Result - Optimal solution found

Objective value:                1494.27000000
Enumerated nodes:               0
Total iterations:               0
Time (CPU seconds):             0.01
Time (Wallclock seconds):       0.01

Option for printingOptions changed from normal to all
Total time (CPU seconds):       0.01   (Wallclock seconds):       0.01

STATUS
Optimal

In [26]:
for j,facility in enumerate(S):
    if y[facility].varValue == 1:
        chosen_facil = j
        print(f'We will be opening a facility in {facility}')
We will be opening a facility in S2

With the above loop, we are iterating through all decision variables in y to establish whether a facility has been opened.

In [27]:
tran_cost = 0;

for j,facility in enumerate(S):
    for i,customer in enumerate(D):
        if x[customer][facility].varValue == 1:
            tran_cost += dist_matrix[i][j]

print(f'The objective value of the problem (total transportation cost) is {value(prob.objective)}');
The objective value of the problem (total transportation cost) is 1494.27

Summary¶

from pulp import *
from scipy.spatial import distance

# Calculate distance matrix 
dist_matrix = distance.cdist(cust_coord, facil_coord, 'euclidean')

# Initialise problem
prob = LpProblem('prob', LpMinimize)

S = [('S'+str(i+1)) for i in range(num_facility)]
D = [('C'+str(i+1)) for i in range(num_customer)]

# Prepare distance matrix parameters
d = {customer:{facility:dist_matrix[i][j] for j,facility in enumerate(S)} for i,customer in enumerate(D)}

# Define decision variables
x = LpVariable.dicts('x', (D,S), lowBound = 0, upBound = 1, cat = LpInteger)
y = LpVariable.dicts('y', S, lowBound = 0, upBound = 1, cat = LpInteger)

# Objective function
prob += lpSum([lpSum([x[i][j]*d[i][j] for j in S]) for i in D])
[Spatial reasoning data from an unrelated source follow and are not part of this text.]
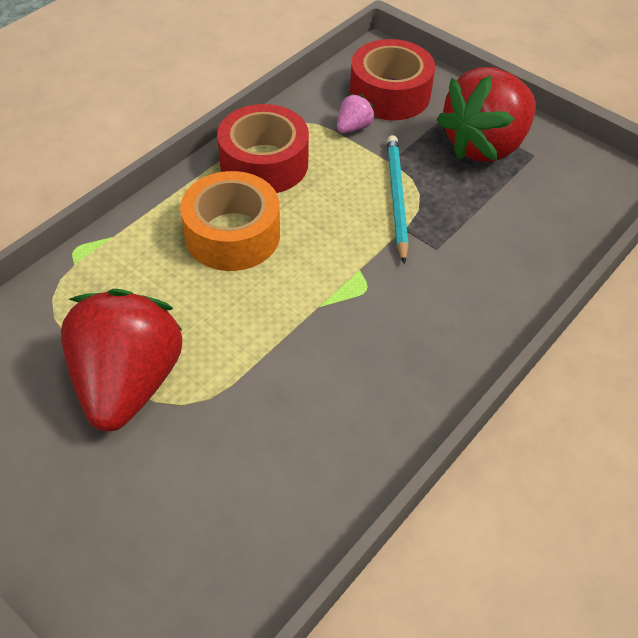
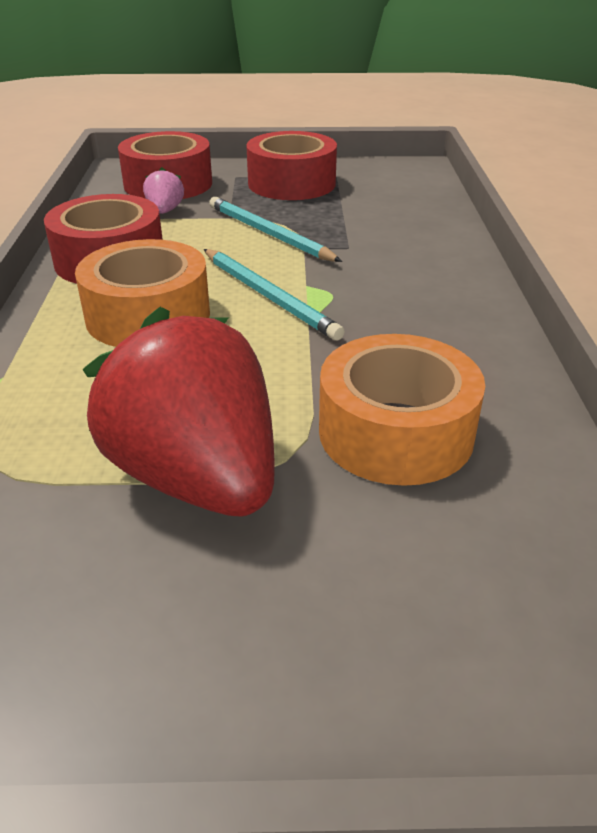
camera: 40 degrees left, 15 degrees down
red strawberry [436,67,536,162] -> red tape [246,131,337,200]
none -> turquoise pencil [204,249,345,341]
none -> orange tape [319,334,485,486]

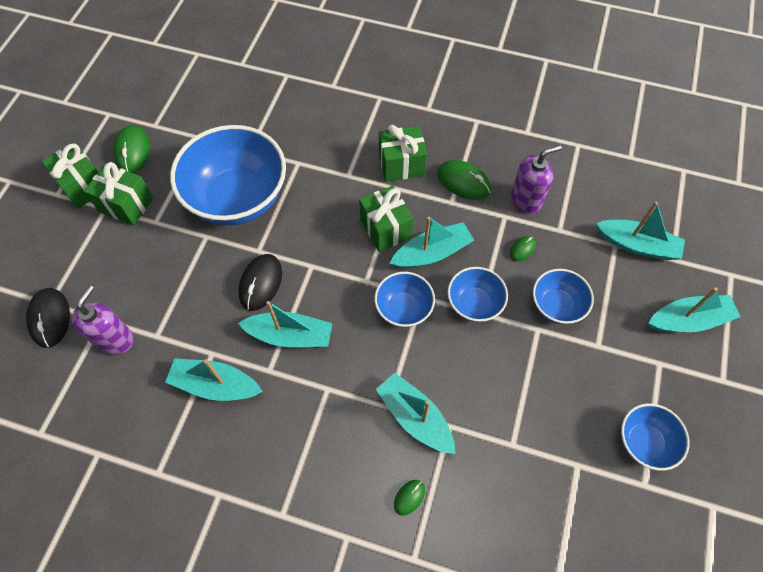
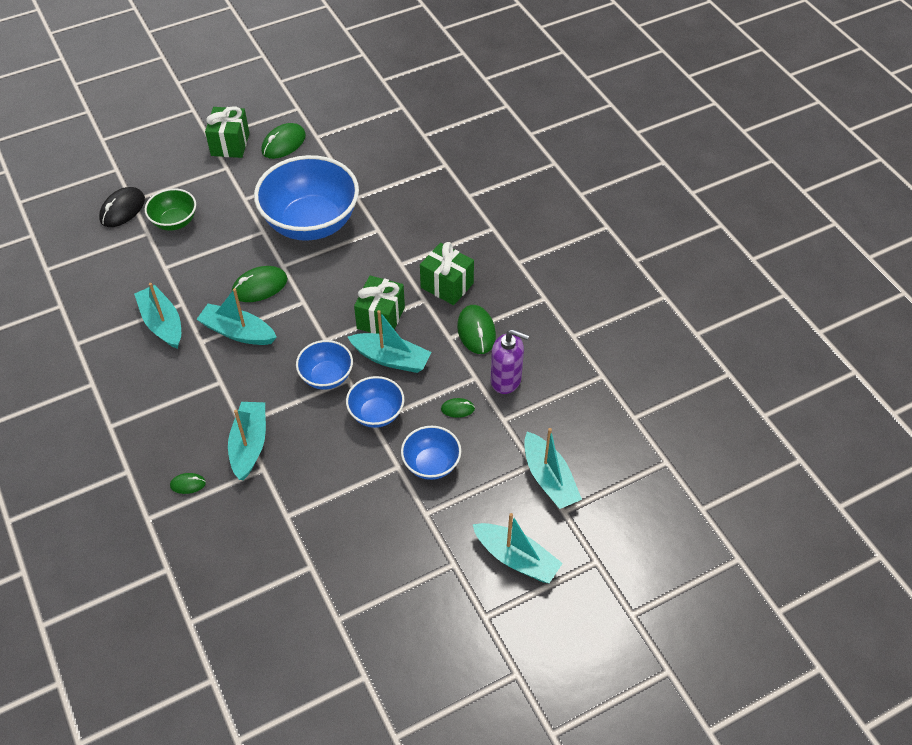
camera: 45 degrees right, 10 degrees down
purple soap dispenser [71,285,134,355] -> none
green gift [84,162,153,226] -> none
black mouse [238,254,282,311] -> green mouse [232,266,288,302]
turquoise boat [238,301,332,347] -> turquoise boat turned 150 degrees clockwise [196,288,277,345]
blue bowl [621,404,689,471] -> none
none -> green bowl [145,188,196,231]

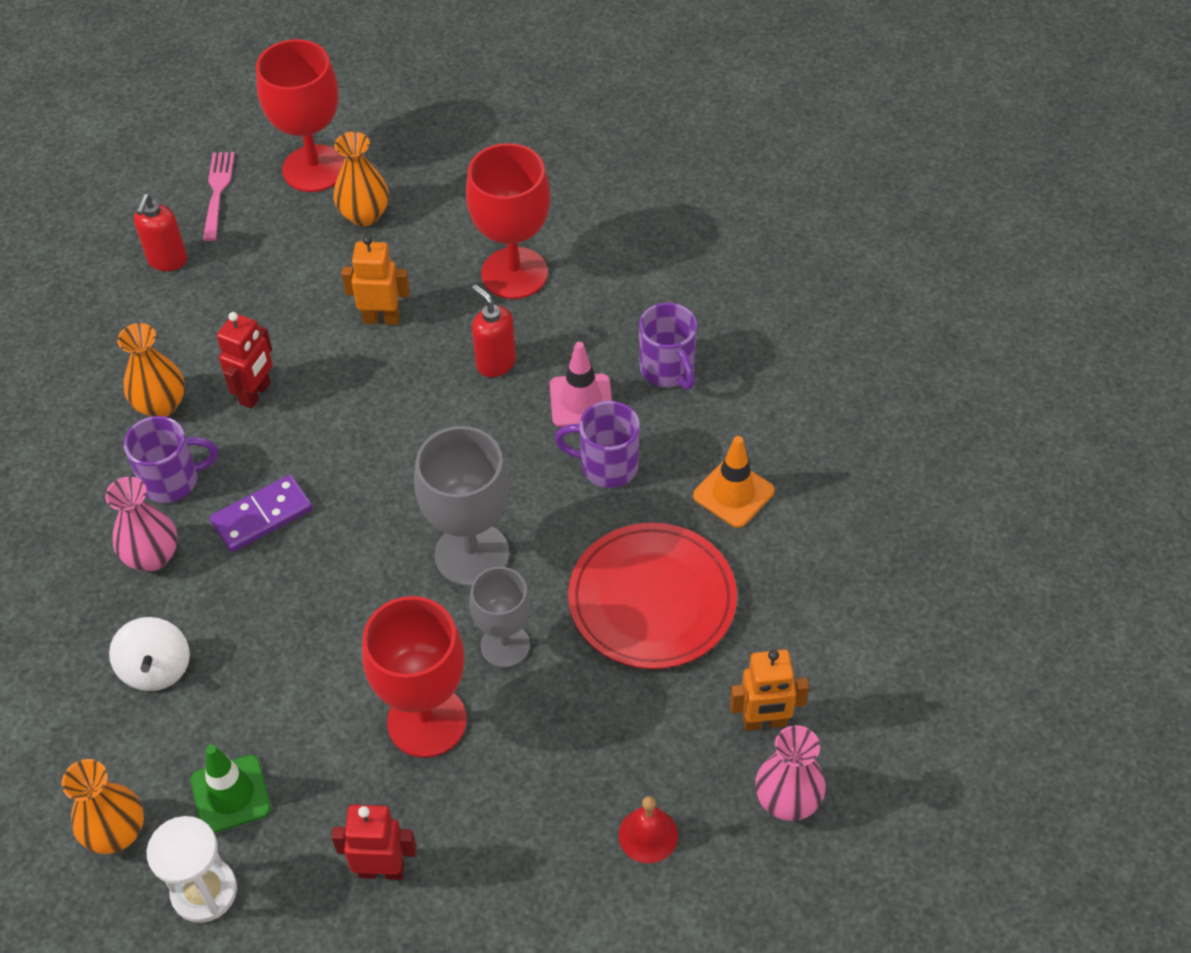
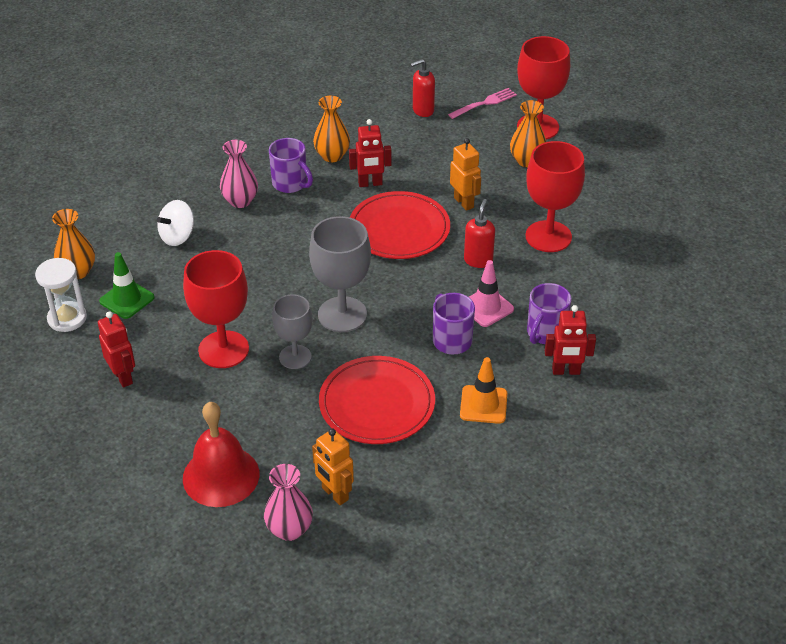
camera: 55 degrees right, 10 degrees down
purple domino [210,475,313,552] -> none
red bell [619,796,678,863] -> red bell [183,402,259,507], size x1.93
none -> red plate [350,191,450,259]
none -> red robot [545,305,596,375]

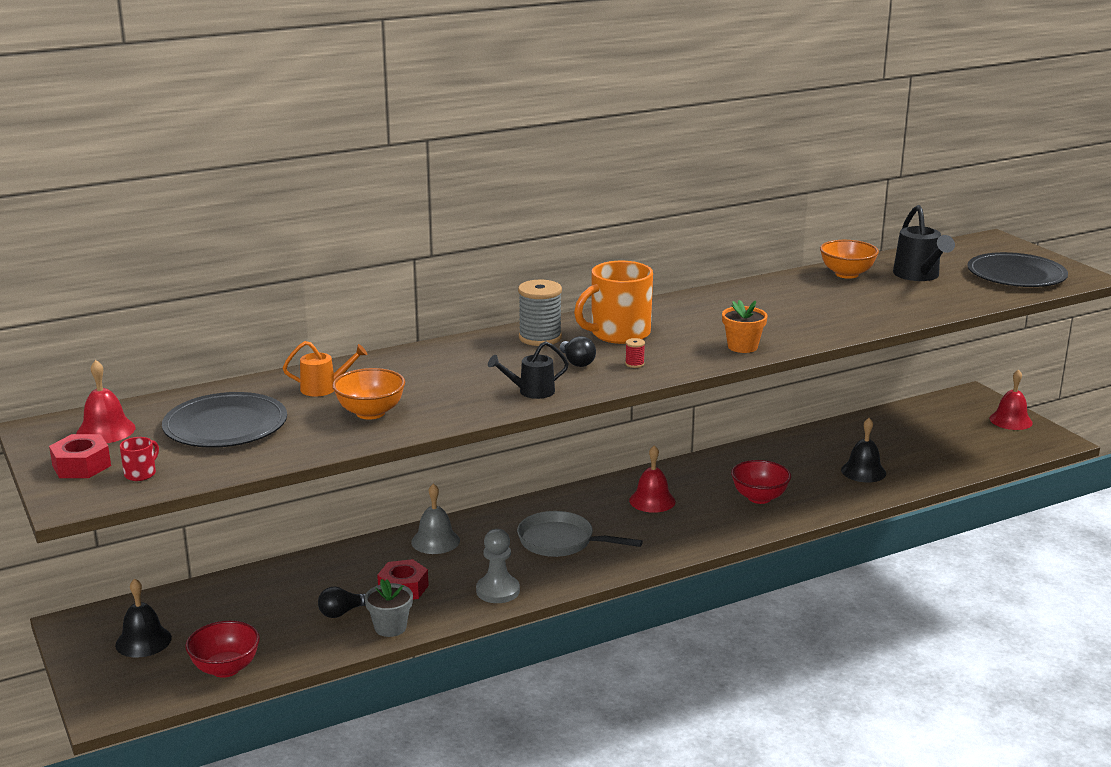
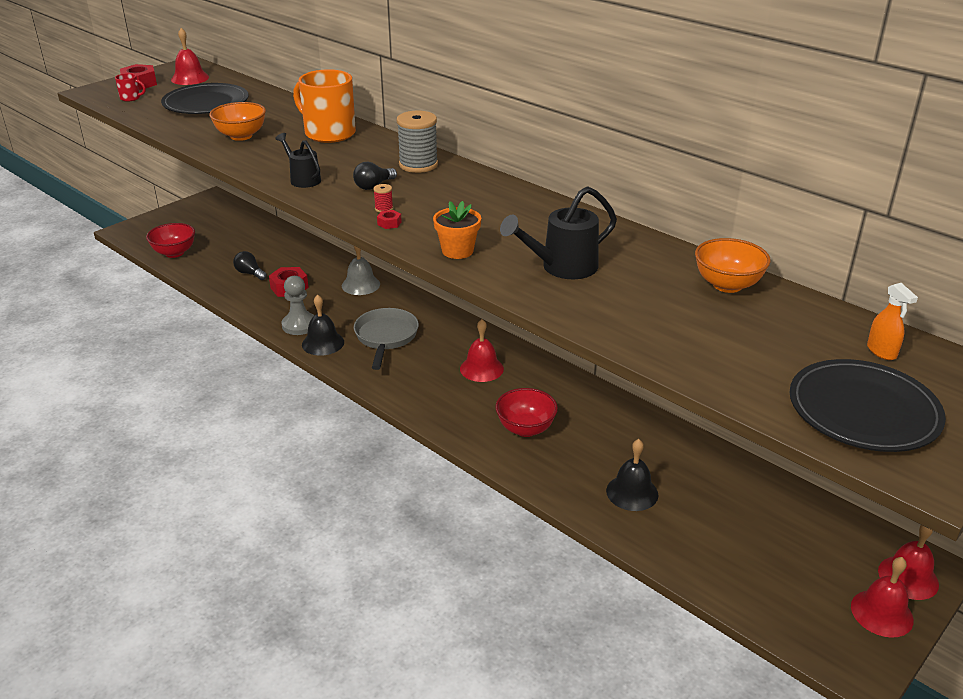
camera: 70 degrees right, 10 degrees up
black bell [115,578,172,658] -> black bell moved to [302,294,344,356]
orange watering can [283,341,368,397] -> none
grey flower pot [365,579,413,637] -> none
orange mug [574,261,653,344] -> orange mug moved to [293,69,356,143]
black watering can [893,205,955,281] -> black watering can moved to [500,186,617,279]
none -> red nut [377,210,402,229]
none -> orange spray bottle [867,283,918,360]
none -> red bell [878,525,939,600]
# Constraint 1: Each customer will be served by 1 facility
prob += lpSum([y[j] for j in S]) == 1

# Constraint 2: Only 1 facility will be established
prob += lpSum([y[j] for j in S]) == 1

# Constraint 3: Only established facilities can serve customers
for i in D:
    for j in S:
        prob += x[i][j] <= y[j]

# Solve the model
status = prob.solve()
In [28]:
plt.scatter(cust_coord[:, 0], 
            cust_coord[:, 1], 
            s=plot_size*2, 
            cmap='viridis');

plt.scatter(facil_coord[:, 0], 
            facil_coord[:, 1], 
            s=plot_size*5, 
            cmap='viridis');

plt.scatter(facil_coord[chosen_facil, 0], 
            facil_coord[chosen_facil, 1], 
            s=plot_size*10, 
            cmap='viridis');

In green color, the above graph demonstrates the location of the chosen facility.